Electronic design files
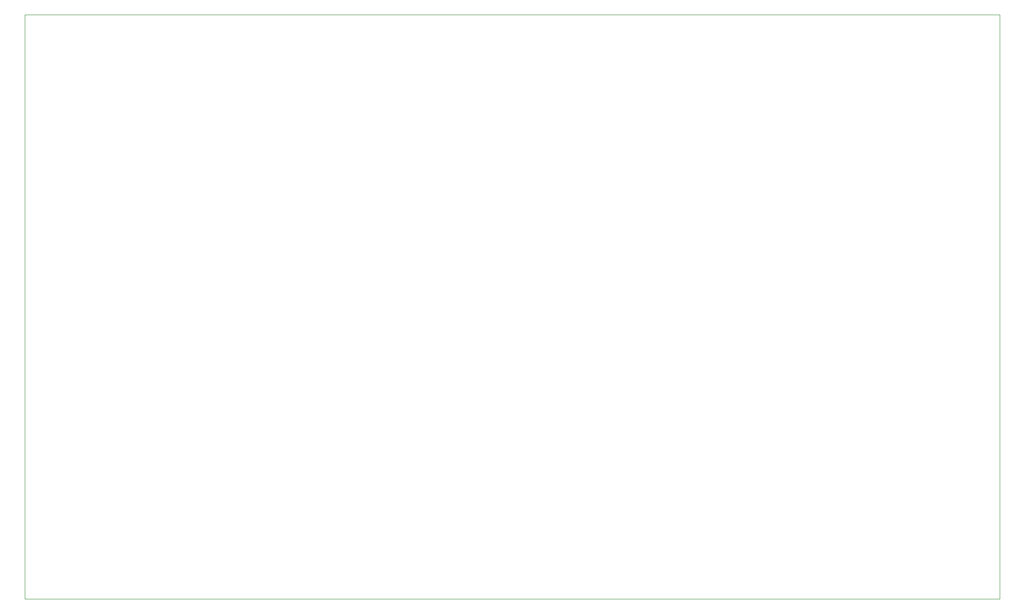
<source format=gbr>
%TF.GenerationSoftware,KiCad,Pcbnew,(7.0.0)*%
%TF.CreationDate,2023-04-14T17:54:00+02:00*%
%TF.ProjectId,multi-tool-midi-board,6d756c74-692d-4746-9f6f-6c2d6d696469,rev?*%
%TF.SameCoordinates,Original*%
%TF.FileFunction,Profile,NP*%
%FSLAX46Y46*%
G04 Gerber Fmt 4.6, Leading zero omitted, Abs format (unit mm)*
G04 Created by KiCad (PCBNEW (7.0.0)) date 2023-04-14 17:54:00*
%MOMM*%
%LPD*%
G01*
G04 APERTURE LIST*
%TA.AperFunction,Profile*%
%ADD10C,0.100000*%
%TD*%
G04 APERTURE END LIST*
D10*
X20000000Y-23000000D02*
X200000000Y-23000000D01*
X200000000Y-23000000D02*
X200000000Y-131000000D01*
X200000000Y-131000000D02*
X20000000Y-131000000D01*
X20000000Y-131000000D02*
X20000000Y-23000000D01*
M02*

</source>
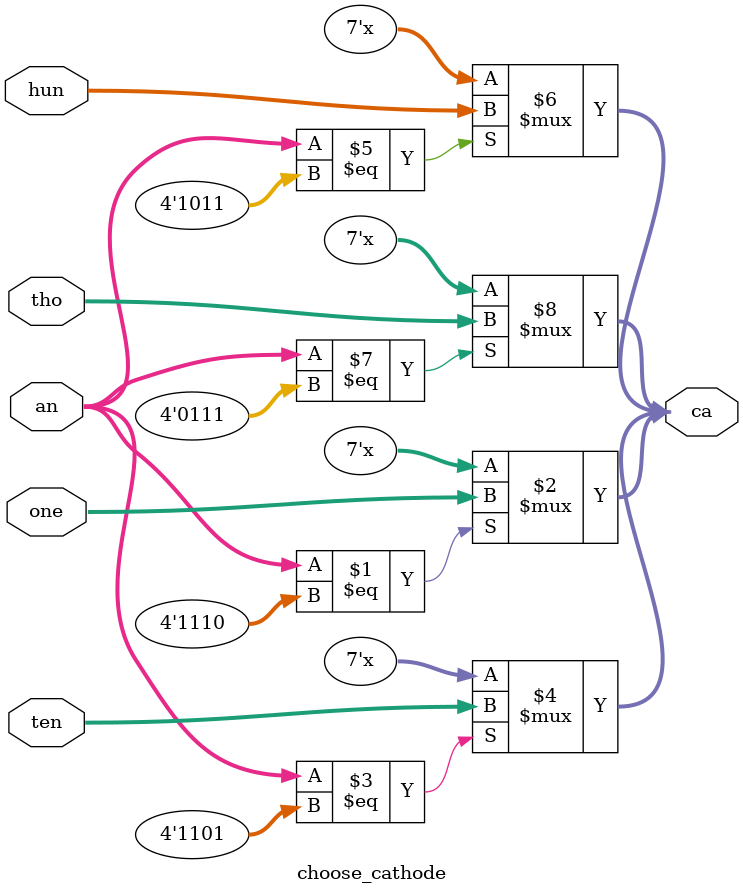
<source format=v>
module choose_cathode(tho, hun, ten, one, an, ca );
	input	[6:0]tho;
	input	[6:0]hun;
	input	[6:0]ten;
	input	[6:0]one;
	input	[3:0]an;
	output	[6:0]ca;
	assign ca = (an==4'b1110) ? one : 7'bzzzzzzz,
		   ca =	(an==4'b1101) ? ten : 7'bzzzzzzz,
		   ca = (an==4'b1011) ? hun : 7'bzzzzzzz,
		   ca =	(an==4'b0111) ? tho : 7'bzzzzzzz;
endmodule

</source>
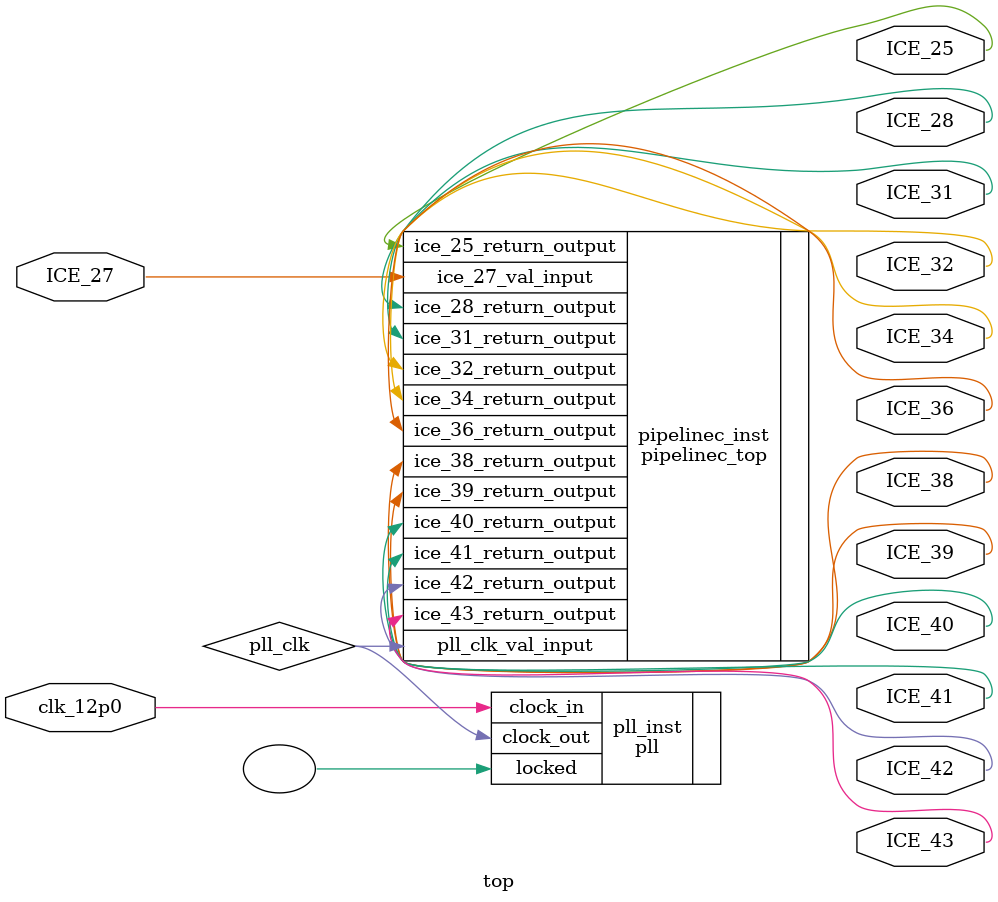
<source format=sv>
module top(
  input clk_12p0,
  // RGB LED
  output ICE_39,
  output ICE_40,
  output ICE_41,
  // UART
  output ICE_25,
  input ICE_27,
  // PMOD1 ports for LED demo
  output ICE_28,
  output ICE_43,
  output ICE_32,
  output ICE_31,
  output ICE_38,
  output ICE_36,
  output ICE_42,
  output ICE_34
);
  // PLL instance to make a clock based on 12MHz input
  wire pll_clk;
  pll pll_inst(
    .clock_in(clk_12p0),
    .clock_out(pll_clk),
    .locked()
	);

  // PipelineC output HDL instance
  pipelinec_top pipelinec_inst(
    .pll_clk_val_input(pll_clk),
    // RGB LED
    .ice_39_return_output(ICE_39),
    .ice_40_return_output(ICE_40),
    .ice_41_return_output(ICE_41),
    // UART
    .ice_25_return_output(ICE_25),
    .ice_27_val_input(ICE_27),
    // PMOD1 ports for LED demo
    .ice_28_return_output(ICE_28),
    .ice_43_return_output(ICE_43),
    .ice_32_return_output(ICE_32),
    .ice_31_return_output(ICE_31),
    .ice_38_return_output(ICE_38),
    .ice_36_return_output(ICE_36),
    .ice_42_return_output(ICE_42),
    .ice_34_return_output(ICE_34)
  );
endmodule

</source>
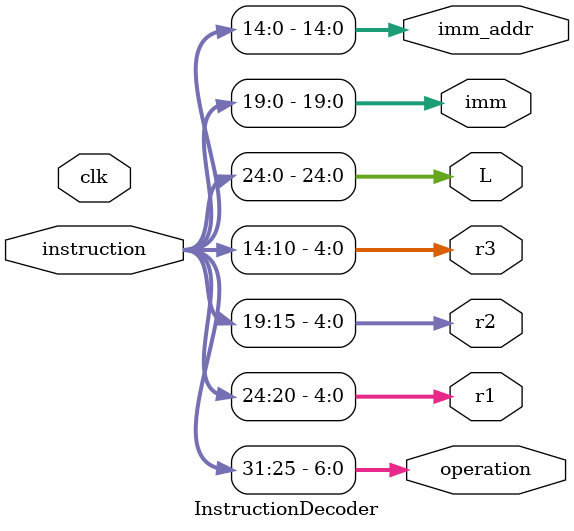
<source format=v>
`timescale 1ns / 1ps
module InstructionDecoder(
    input [31:0] instruction,
	 input clk,
	 output reg [6:0] operation,
	 output reg [4:0] r1,
	 output reg [4:0] r2, 
	 output reg [4:0] r3,
	 output reg [24:0] L,
	 output reg [19:0] imm,
	 output reg [14:0]imm_addr
	// output reg [3:0]function_code
    );
	
	//Outputs
	//first 7 bits (31 - 25) to control, basically its a wire connection [operation] {Control}
		//controller will decide which module is going to act
	// next 5 bits (24 - 20) for the register 1 [r1] |
	// next 5 bits (19 - 15) for the register 2 [r2] | -> {Registers}
	// next 5 bits (14 - 10) for the register 3 [r3] |
	// if it is afn unconditional jump, feed the bits (24 - 0) to the ALU [L] {pc incrementor}
	// immediate values in bits (19 - 0) [imm]{ALU}
	// immediate values in bits (14 - 0) [imm_addr] {ALU}
//	
//	always @ ( posedge clk ) begin
//		operation<= instruction[31:25];
//		r1<= instruction[24:20];
//		r2<= instruction[19:15];
//		r3<= instruction[14:10];
//		L<= instruction[24:0];
//		imm<= instruction[19:0];
//		imm_addr<= instruction[14:0];
//	end
	
	
	//opcode extraction
	
	
//	always @ (posedge clk)
//	begin
//		operation <= instruction[31:29];
//		function_code <= instruction[28:25];
//		if(operation == 000) // arithmetic
//		begin
//			r1<= instruction[24:20];
//			r2<= instruction[19:15];
//			r3<= 0;
//			L<= 0;
//			imm<= instruction[19:0];
//			imm_addr<= 0;
//		end
//		
//		if(operation == 001) // Logic
//		begin
//			r1<= instruction[24:20];
//			r2<= instruction[19:15];
//			r3<= 0;
//			L<= 0;
//			imm<= 0;
//			imm_addr<= 0;
//		end
//		
//		if(operation == 010) // shift
//		begin
//			r1<= instruction[24:20];
//			r2<= instruction[19:15];
//			r3<= 0;
//			L<= 0;
//			imm<= instruction[19:0];
//			imm_addr<= 0;
//		end
//		
//		if(operation == 011) // Memory
//		begin
//			r1<= instruction[24:20];
//			r2<= instruction[19:15];
//			r3<= 0;
//			L<= 0;
//			imm<= 0;
//			imm_addr<= instruction[14:0];
//		end
//		
//		if(operation == 100) // Branch
//		begin
//			r1<= instruction[24:20];
//			r2<= 0;
//			r3<= 0;
//			L<= instruction[24:0];
//			imm<= 0;
//			imm_addr<= 0;
//		end
//		
//	end

	always @ (*)
	begin
		operation<= instruction[31:25];
		r1<= instruction[24:20];
		r2<= instruction[19:15];
		r3<= instruction[14:10]; // not needed
		L<= instruction[24:0]; // jump value , branch immediate
		imm<= instruction[19:0]; // shift, addi , compi
		imm_addr<= instruction[14:0]; // in load word and store word
	end
	

endmodule

</source>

_PROBLEM TO WORK ON:_
Where a line above contains the string "ports", copy that line.

_RESPONSE TO THE EXERCISE:_
  // PMOD1 ports for LED demo
    // PMOD1 ports for LED demo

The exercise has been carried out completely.